== WORK ORDER ==
The task calls for an exact copy of the records, without any images.

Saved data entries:
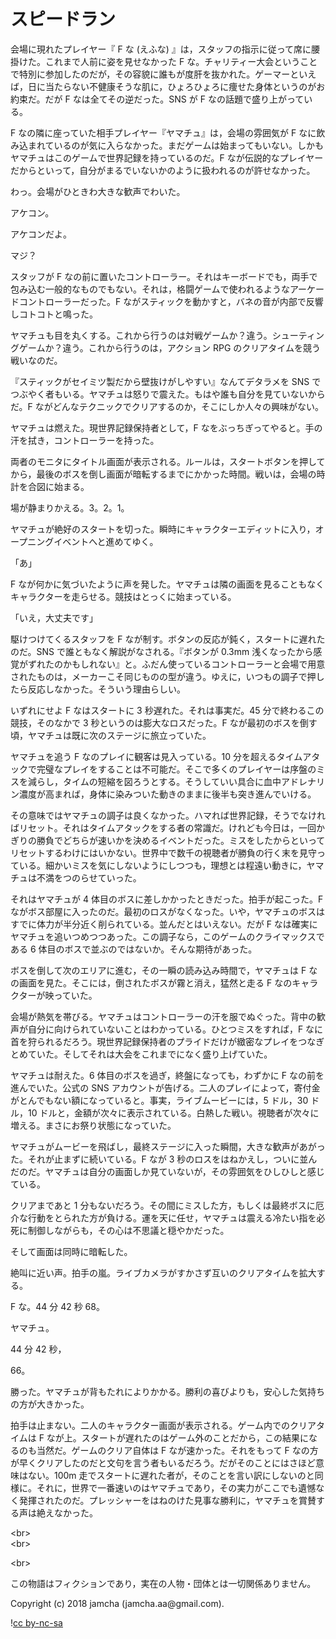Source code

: #+OPTIONS: toc:nil
#+OPTIONS: \n:t

* スピードラン

  会場に現れたプレイヤー『 F な (えふな) 』は，スタッフの指示に従って席に腰掛けた。これまで人前に姿を見せなかった F な。チャリティー大会ということで特別に参加したのだが，その容貌に誰もが度肝を抜かれた。ゲーマーといえば，日に当たらない不健康そうな肌に，ひょろひょろに痩せた身体というのがお約束だ。だが F なは全てその逆だった。SNS が F なの話題で盛り上がっている。

  F なの隣に座っていた相手プレイヤー『ヤマチュ』は，会場の雰囲気が F なに飲み込まれているのが気に入らなかった。まだゲームは始まってもいない。しかもヤマチュはこのゲームで世界記録を持っているのだ。F なが伝説的なプレイヤーだからといって，自分がまるでいないかのように扱われるのが許せなかった。

  わっ。会場がひときわ大きな歓声でわいた。

  アケコン。

  アケコンだよ。

  マジ？

  スタッフが F なの前に置いたコントローラー。それはキーボードでも，両手で包み込む一般的なものでもない。それは，格闘ゲームで使われるようなアーケードコントローラーだった。F ながスティックを動かすと，バネの音が内部で反響しコトコトと鳴った。

  ヤマチュも目を丸くする。これから行うのは対戦ゲームか？違う。シューティングゲームか？違う。これから行うのは，アクション RPG のクリアタイムを競う戦いなのだ。

  『スティックがセイミツ製だから壁抜けがしやすい』なんてデタラメを SNS でつぶやく者もいる。ヤマチュは怒りで震えた。もはや誰も自分を見ていないからだ。F ながどんなテクニックでクリアするのか，そこにしか人々の興味がない。

  ヤマチュは燃えた。現世界記録保持者として，F なをぶっちぎってやると。手の汗を拭き，コントローラーを持った。

  両者のモニタにタイトル画面が表示される。ルールは，スタートボタンを押してから，最後のボスを倒し画面が暗転するまでにかかった時間。戦いは，会場の時計を合図に始まる。

  場が静まりかえる。3。2。1。

  ヤマチュが絶好のスタートを切った。瞬時にキャラクターエディットに入り，オープニングイベントへと進めてゆく。

  「あ」

  F なが何かに気づいたように声を発した。ヤマチュは隣の画面を見ることもなくキャラクターを走らせる。競技はとっくに始まっている。

  「いえ，大丈夫です」

  駆けつけてくるスタッフを F なが制す。ボタンの反応が鈍く，スタートに遅れたのだ。SNS で誰ともなく解説がなされる。『ボタンが 0.3mm 浅くなったから感覚がずれたのかもしれない』と。ふだん使っているコントローラーと会場で用意されたものは，メーカーこそ同じものの型が違う。ゆえに，いつもの調子で押したら反応しなかった。そういう理由らしい。

  いずれにせよ F なはスタートに 3 秒遅れた。それは事実だ。45 分で終わるこの競技，そのなかで 3 秒というのは膨大なロスだった。F なが最初のボスを倒す頃，ヤマチュは既に次のステージに旅立っていた。

  ヤマチュを追う F なのプレイに観客は見入っている。10 分を超えるタイムアタックで完璧なプレイをすることは不可能だ。そこで多くのプレイヤーは序盤のミスを減らし，タイムの短縮を図ろうとする。そうしていい具合に血中アドレナリン濃度が高まれば，身体に染みついた動きのままに後半も突き進んでいける。

  その意味ではヤマチュの調子は良くなかった。ハマれば世界記録，そうでなければリセット。それはタイムアタックをする者の常識だ。けれども今日は，一回かぎりの勝負でどちらが速いかを決めるイベントだった。ミスをしたからといってリセットするわけにはいかない。世界中で数千の視聴者が勝負の行く末を見守っている。細かいミスを気にしないようにしつつも，理想とは程遠い動きに，ヤマチュは不満をつのらせていった。

  それはヤマチュが 4 体目のボスに差しかかったときだった。拍手が起こった。F ながボス部屋に入ったのだ。最初のロスがなくなった。いや，ヤマチュのボスはすでに体力が半分近く削られている。並んだとはいえない。だが F なは確実にヤマチュを追いつめつつあった。この調子なら，このゲームのクライマックスである 6 体目のボスで並ぶのではないか。そんな期待があった。

  ボスを倒して次のエリアに進む，その一瞬の読み込み時間で，ヤマチュは F なの画面を見た。そこには，倒されたボスが霧と消え，猛然と走る F なのキャラクターが映っていた。

  会場が熱気を帯びる。ヤマチュはコントローラーの汗を服でぬぐった。背中の歓声が自分に向けられていないことはわかっている。ひとつミスをすれば，F なに首を狩られるだろう。現世界記録保持者のプライドだけが緻密なプレイをつなぎとめていた。そしてそれは大会をこれまでになく盛り上げていた。

  ヤマチュは耐えた。6 体目のボスを過ぎ，終盤になっても，わずかに F なの前を進んでいた。公式の SNS アカウントが告げる。二人のプレイによって，寄付金がとんでもない額になっていると。事実，ライブムービーには，5 ドル，30 ドル，10 ドルと，金額が次々に表示されている。白熱した戦い。視聴者が次々に増える。まさにお祭り状態になっていた。

  ヤマチュがムービーを飛ばし，最終ステージに入った瞬間，大きな歓声があがった。それが止まずに続いている。F なが 3 秒のロスをはねかえし，ついに並んだのだ。ヤマチュは自分の画面しか見ていないが，その雰囲気をひしひしと感じている。

  クリアまであと 1 分もないだろう。その間にミスした方，もしくは最終ボスに厄介な行動をとられた方が負ける。運を天に任せ，ヤマチュは震える冷たい指を必死に制御しながらも，その心は不思議と穏やかだった。

  そして画面は同時に暗転した。

  絶叫に近い声。拍手の嵐。ライブカメラがすかさず互いのクリアタイムを拡大する。

  F な。44 分 42 秒 68。

  ヤマチュ。

  44 分 42 秒，

  66。

  勝った。ヤマチュが背もたれによりかかる。勝利の喜びよりも，安心した気持ちの方が大きかった。

  拍手は止まない。二人のキャラクター画面が表示される。ゲーム内でのクリアタイムは F なが上。スタートが遅れたのはゲーム外のことだから，この結果になるのも当然だ。ゲームのクリア自体は F なが速かった。それをもって F なの方が早くクリアしたのだと文句を言う者もいるだろう。だがそのことにはさほど意味はない。100m 走でスタートに遅れた者が，そのことを言い訳にしないのと同様に。それに，世界で一番速いのはヤマチュであり，その実力がここでも遺憾なく発揮されたのだ。プレッシャーをはねのけた見事な勝利に，ヤマチュを賞賛する声は絶えなかった。

  <br>
  <br>

  <br>

  この物語はフィクションであり，実在の人物・団体とは一切関係ありません。

  Copyright (c) 2018 jamcha (jamcha.aa@gmail.com).

  ![[https://i.creativecommons.org/l/by-nc-sa/4.0/88x31.png][cc by-nc-sa]]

== RESULT OF THE EXERCISE ==
Source code

: #+OPTIONS: toc:nil
#+OPTIONS: \n:t

* スピードラン

  会場に現れたプレイヤー『 F な (えふな) 』は，スタッフの指示に従って席に腰掛けた。これまで人前に姿を見せなかった F な。チャリティー大会ということで特別に参加したのだが，その容貌に誰もが度肝を抜かれた。ゲーマーといえば，日に当たらない不健康そうな肌に，ひょろひょろに痩せた身体というのがお約束だ。だが F なは全てその逆だった。SNS が F なの話題で盛り上がっている。

  F なの隣に座っていた相手プレイヤー『ヤマチュ』は，会場の雰囲気が F なに飲み込まれているのが気に入らなかった。まだゲームは始まってもいない。しかもヤマチュはこのゲームで世界記録を持っているのだ。F なが伝説的なプレイヤーだからといって，自分がまるでいないかのように扱われるのが許せなかった。

  わっ。会場がひときわ大きな歓声でわいた。

  アケコン。

  アケコンだよ。

  マジ？

  スタッフが F なの前に置いたコントローラー。それはキーボードでも，両手で包み込む一般的なものでもない。それは，格闘ゲームで使われるようなアーケードコントローラーだった。F ながスティックを動かすと，バネの音が内部で反響しコトコトと鳴った。

  ヤマチュも目を丸くする。これから行うのは対戦ゲームか？違う。シューティングゲームか？違う。これから行うのは，アクション RPG のクリアタイムを競う戦いなのだ。

  『スティックがセイミツ製だから壁抜けがしやすい』なんてデタラメを SNS でつぶやく者もいる。ヤマチュは怒りで震えた。もはや誰も自分を見ていないからだ。F ながどんなテクニックでクリアするのか，そこにしか人々の興味がない。

  ヤマチュは燃えた。現世界記録保持者として，F なをぶっちぎってやると。手の汗を拭き，コントローラーを持った。

  両者のモニタにタイトル画面が表示される。ルールは，スタートボタンを押してから，最後のボスを倒し画面が暗転するまでにかかった時間。戦いは，会場の時計を合図に始まる。

  場が静まりかえる。3。2。1。

  ヤマチュが絶好のスタートを切った。瞬時にキャラクターエディットに入り，オープニングイベントへと進めてゆく。

  「あ」

  F なが何かに気づいたように声を発した。ヤマチュは隣の画面を見ることもなくキャラクターを走らせる。競技はとっくに始まっている。

  「いえ，大丈夫です」

  駆けつけてくるスタッフを F なが制す。ボタンの反応が鈍く，スタートに遅れたのだ。SNS で誰ともなく解説がなされる。『ボタンが 0.3mm 浅くなったから感覚がずれたのかもしれない』と。ふだん使っているコントローラーと会場で用意されたものは，メーカーこそ同じものの型が違う。ゆえに，いつもの調子で押したら反応しなかった。そういう理由らしい。

  いずれにせよ F なはスタートに 3 秒遅れた。それは事実だ。45 分で終わるこの競技，そのなかで 3 秒というのは膨大なロスだった。F なが最初のボスを倒す頃，ヤマチュは既に次のステージに旅立っていた。

  ヤマチュを追う F なのプレイに観客は見入っている。10 分を超えるタイムアタックで完璧なプレイをすることは不可能だ。そこで多くのプレイヤーは序盤のミスを減らし，タイムの短縮を図ろうとする。そうしていい具合に血中アドレナリン濃度が高まれば，身体に染みついた動きのままに後半も突き進んでいける。

  その意味ではヤマチュの調子は良くなかった。ハマれば世界記録，そうでなければリセット。それはタイムアタックをする者の常識だ。けれども今日は，一回かぎりの勝負でどちらが速いかを決めるイベントだった。ミスをしたからといってリセットするわけにはいかない。世界中で数千の視聴者が勝負の行く末を見守っている。細かいミスを気にしないようにしつつも，理想とは程遠い動きに，ヤマチュは不満をつのらせていった。

  それはヤマチュが 4 体目のボスに差しかかったときだった。拍手が起こった。F ながボス部屋に入ったのだ。最初のロスがなくなった。いや，ヤマチュのボスはすでに体力が半分近く削られている。並んだとはいえない。だが F なは確実にヤマチュを追いつめつつあった。この調子なら，このゲームのクライマックスである 6 体目のボスで並ぶのではないか。そんな期待があった。

  ボスを倒して次のエリアに進む，その一瞬の読み込み時間で，ヤマチュは F なの画面を見た。そこには，倒されたボスが霧と消え，猛然と走る F なのキャラクターが映っていた。

  会場が熱気を帯びる。ヤマチュはコントローラーの汗を服でぬぐった。背中の歓声が自分に向けられていないことはわかっている。ひとつミスをすれば，F なに首を狩られるだろう。現世界記録保持者のプライドだけが緻密なプレイをつなぎとめていた。そしてそれは大会をこれまでになく盛り上げていた。

  ヤマチュは耐えた。6 体目のボスを過ぎ，終盤になっても，わずかに F なの前を進んでいた。公式の SNS アカウントが告げる。二人のプレイによって，寄付金がとんでもない額になっていると。事実，ライブムービーには，5 ドル，30 ドル，10 ドルと，金額が次々に表示されている。白熱した戦い。視聴者が次々に増える。まさにお祭り状態になっていた。

  ヤマチュがムービーを飛ばし，最終ステージに入った瞬間，大きな歓声があがった。それが止まずに続いている。F なが 3 秒のロスをはねかえし，ついに並んだのだ。ヤマチュは自分の画面しか見ていないが，その雰囲気をひしひしと感じている。

  クリアまであと 1 分もないだろう。その間にミスした方，もしくは最終ボスに厄介な行動をとられた方が負ける。運を天に任せ，ヤマチュは震える冷たい指を必死に制御しながらも，その心は不思議と穏やかだった。

  そして画面は同時に暗転した。

  絶叫に近い声。拍手の嵐。ライブカメラがすかさず互いのクリアタイムを拡大する。

  F な。44 分 42 秒 68。

  ヤマチュ。

  44 分 42 秒，

  66。

  勝った。ヤマチュが背もたれによりかかる。勝利の喜びよりも，安心した気持ちの方が大きかった。

  拍手は止まない。二人のキャラクター画面が表示される。ゲーム内でのクリアタイムは F なが上。スタートが遅れたのはゲーム外のことだから，この結果になるのも当然だ。ゲームのクリア自体は F なが速かった。それをもって F なの方が早くクリアしたのだと文句を言う者もいるだろう。だがそのことにはさほど意味はない。100m 走でスタートに遅れた者が，そのことを言い訳にしないのと同様に。それに，世界で一番速いのはヤマチュであり，その実力がここでも遺憾なく発揮されたのだ。プレッシャーをはねのけた見事な勝利に，ヤマチュを賞賛する声は絶えなかった。

  <br>
  <br>

  <br>

  この物語はフィクションであり，実在の人物・団体とは一切関係ありません。

  Copyright (c) 2018 jamcha (jamcha.aa@gmail.com).

  ![[https://i.creativecommons.org/l/by-nc-sa/4.0/88x31.png][cc by-nc-sa]]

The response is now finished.